Ночью выпал снег, первый снег в этом году, выпал неожиданно, до времени; утренним заморозком прихватило этот пушистый снежок, и все вокруг до самого небосклона стало точно безбрежное белое море. Каждый невольно переживал то странное чувство изумления, которое охватывает человека перед ежегодно возобновляющимся чудом – все краски поменялись местами: там, где глаз привычно ищет света, легла тень, полуденное небо становится вдруг темнее посветлевшей земли.
От дыхания людей, охотничьих псов, коней подымалась белая дымка и распускалась в морозном воздухе огромными кудрявыми цветами.
Борзая по кличке Ломбардец трусила рядом с королевским конем. Натасканный на зайцев пес гонял также оленя и кабана, действуя, так сказать, на свой страх и риск, и, бывало, выводил на верный след сбившуюся свору. Обычно считается, что борзые берут зоркостью и резвостью в гоне, зато чутьем природа их обделила, однако ж Ломбардец был чутьист не хуже нуатвенской гончей.
Насколько холодно и отчужденно держал себя Филипп Красивый в отношении людей, настолько ласков был он с животными; они понимали друг друга без слов. Даже к самым близким своим родственникам король не выказывал таких теплых чувств. В душе каждого Капетинга жил крестьянин, сын земли.

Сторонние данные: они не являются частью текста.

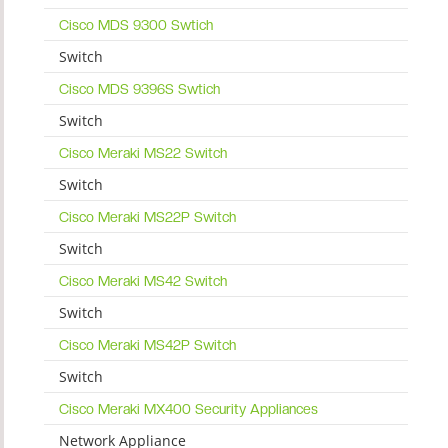
Cisco MDS 9300 Swtich
Switch
Cisco MDS 9396S Swtich
Switch
Cisco Meraki MS22 Switch
Switch
Cisco Meraki MS22P Switch
Switch
Cisco Meraki MS42 Switch
Switch
Cisco Meraki MS42P Switch
Switch
Cisco Meraki MX400 Security Appliances
Network Appliance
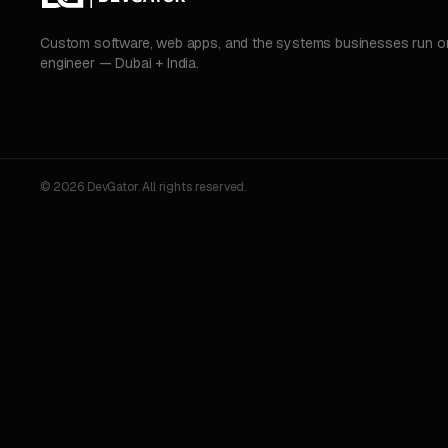
Custom software, web apps, and the systems businesses run on.
engineer — Dubai + India.
© 2026 DevGator. All rights reserved.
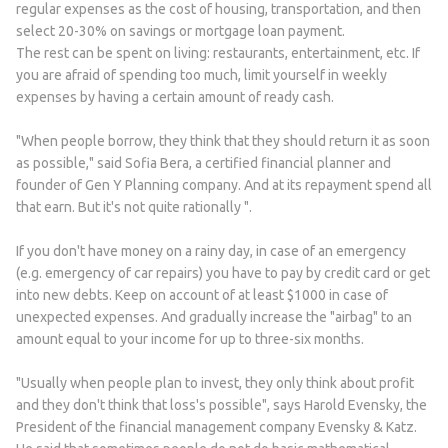
regular expenses as the cost of housing, transportation, and then
select 20-30% on savings or mortgage loan payment.
The rest can be spent on living: restaurants, entertainment, etc. If
you are afraid of spending too much, limit yourself in weekly
expenses by having a certain amount of ready cash.
"When people borrow, they think that they should return it as soon
as possible," said Sofia Bera, a certified financial planner and
founder of Gen Y Planning company. And at its repayment spend all
that earn. But it's not quite rationally ".
If you don't have money on a rainy day, in case of an emergency
(e.g. emergency of car repairs) you have to pay by credit card or get
into new debts. Keep on account of at least $1000 in case of
unexpected expenses. And gradually increase the "airbag" to an
amount equal to your income for up to three-six months.
"Usually when people plan to invest, they only think about profit
and they don't think that loss's possible", says Harold Evensky, the
President of the financial management company Evensky & Katz.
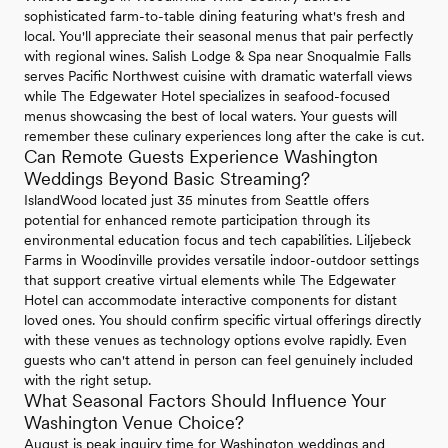
sophisticated farm-to-table dining featuring what's fresh and
local. You'll appreciate their seasonal menus that pair perfectly
with regional wines. Salish Lodge & Spa near Snoqualmie Falls
serves Pacific Northwest cuisine with dramatic waterfall views
while The Edgewater Hotel specializes in seafood-focused
menus showcasing the best of local waters. Your guests will
remember these culinary experiences long after the cake is cut.
Can Remote Guests Experience Washington
Weddings Beyond Basic Streaming?
IslandWood located just 35 minutes from Seattle offers
potential for enhanced remote participation through its
environmental education focus and tech capabilities. Liljebeck
Farms in Woodinville provides versatile indoor-outdoor settings
that support creative virtual elements while The Edgewater
Hotel can accommodate interactive components for distant
loved ones. You should confirm specific virtual offerings directly
with these venues as technology options evolve rapidly. Even
guests who can't attend in person can feel genuinely included
with the right setup.
What Seasonal Factors Should Influence Your
Washington Venue Choice?
August is peak inquiry time for Washington weddings and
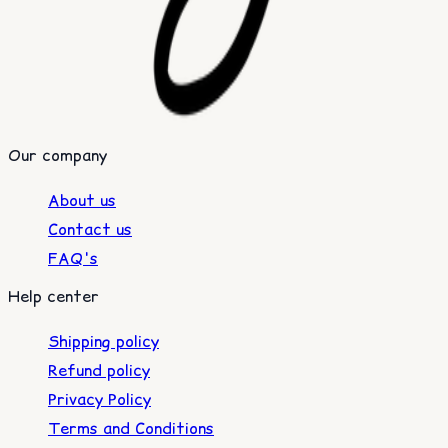
Our company
About us
Contact us
FAQ's
Help center
Shipping policy
Refund policy
Privacy Policy
Terms and Conditions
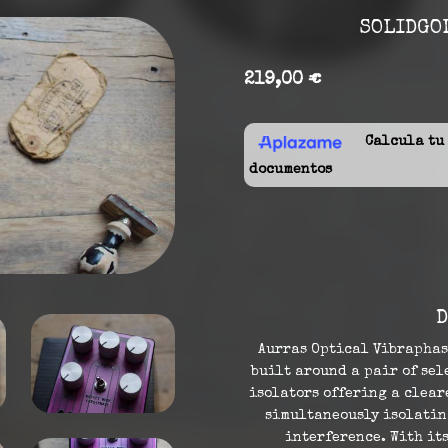
SOLIDGOL
219,00 €
Calcula tu f
documentos
D
Aurras Optical Vibraphas
built around a pair of se
isolators offering a clea
simultaneously isolatin
interference. With it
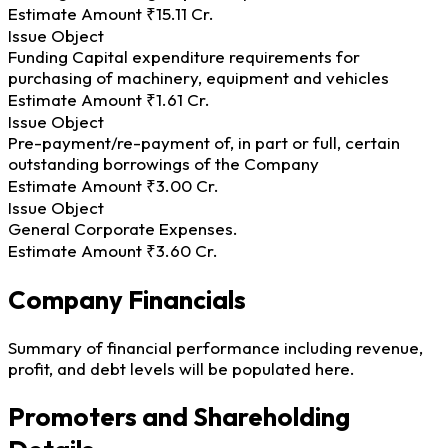
Estimate Amount
₹15.11 Cr.
Issue Object
Funding Capital expenditure requirements for
purchasing of machinery, equipment and vehicles
Estimate Amount
₹1.61 Cr.
Issue Object
Pre-payment/re-payment of, in part or full, certain
outstanding borrowings of the Company
Estimate Amount
₹3.00 Cr.
Issue Object
General Corporate Expenses.
Estimate Amount
₹3.60 Cr.
Company Financials
Summary of financial performance including revenue,
profit, and debt levels will be populated here.
Promoters and Shareholding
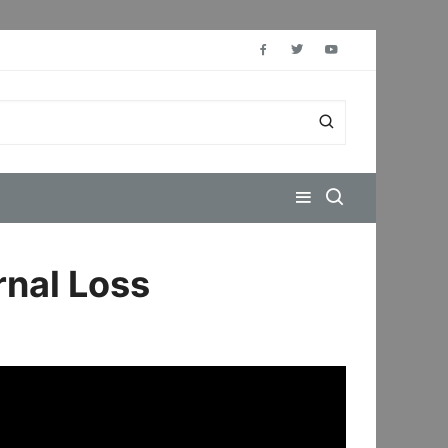
rnal Loss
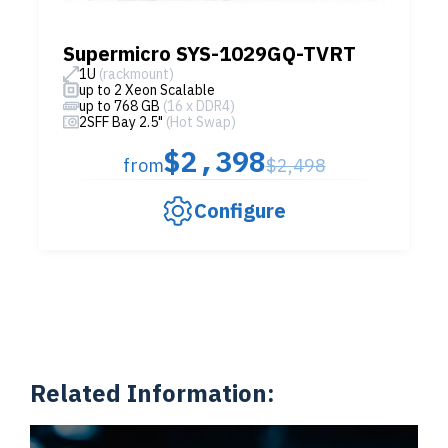
Supermicro SYS-1029GQ-TVRT
1U
(rackmount)
up to 2 Xeon Scalable
up to 768 GB
(16 x DDR4)
2SFF Bay 2.5"
(Hot Swap)
$2,398
from
$2,498
Configure
Related Information:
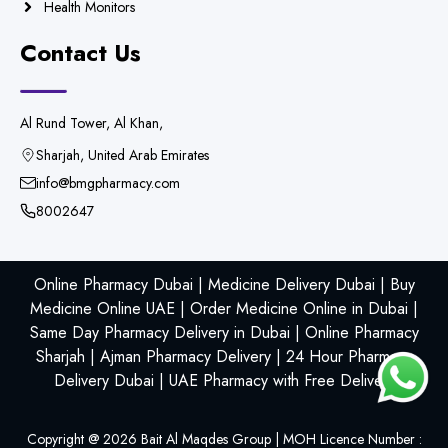
Health Monitors
Contact Us
Al Rund Tower, Al Khan,
Sharjah, United Arab Emirates
info@bmgpharmacy.com
8002647
Online Pharmacy Dubai | Medicine Delivery Dubai | Buy
Medicine Online UAE | Order Medicine Online in Dubai |
Same Day Pharmacy Delivery in Dubai | Online Pharmacy
Sharjah | Ajman Pharmacy Delivery | 24 Hour Pharmacy
Delivery Dubai | UAE Pharmacy with Free Delivery
Copyright @
2026
Bait Al Maqdes Group | MOH Licence Number :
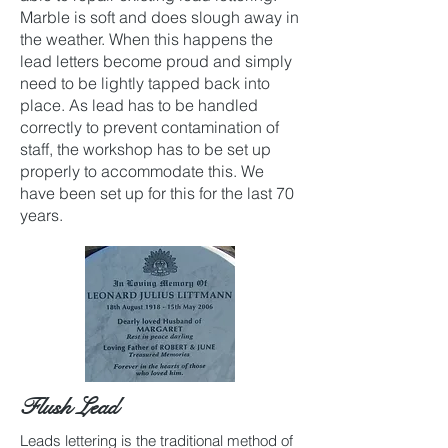
Marble is soft and does slough away in
the weather. When this happens the
lead letters become proud and simply
need to be lightly tapped back into
place. As lead has to be handled
correctly to prevent contamination of
staff, the workshop has to be set up
properly to accommodate this. We
have been set up for this for the last 70
years.
Flush Lead
Leads lettering is the traditional method of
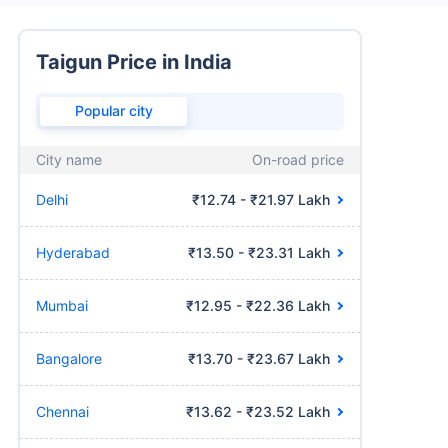
Taigun Price in India
Popular city
City name
On-road price
Delhi
₹12.74 - ₹21.97 Lakh
Hyderabad
₹13.50 - ₹23.31 Lakh
Mumbai
₹12.95 - ₹22.36 Lakh
Bangalore
₹13.70 - ₹23.67 Lakh
Chennai
₹13.62 - ₹23.52 Lakh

Только среди деревьев, трав и зверей король Филипп ощущал полноту жизни и даже безмятежность.
На поляне, где должна была состояться встреча охотников, среди конского топота и ржанья, среди нестройного хора голосов и собачьего лая, король ловко осадил коня, чтобы полюбоваться великолепной сворой, справиться у доезжачего о здоровье недавно ощенившейся суки, а главное, поговорить со своими собаками.
– Ах вы шалуны! Ах вы мои красавцы! Ату, мои красавчики! – приговаривал он.
Егермейстер, окруженный псарями, доложил королю о положении дел. На заре соследили несколько оленей, и среди них одного десятилетка, у которого загонщики насчитали на рогах целых двенадцать отростков, – так называемого королевского десятилетка, ибо нет в лесах более благородного животного. Десятилеток этот, кроме того, был «одинец» – другими словами, олень, отбившийся от стада и окончательно одичавший во время своих одиноких скитаний.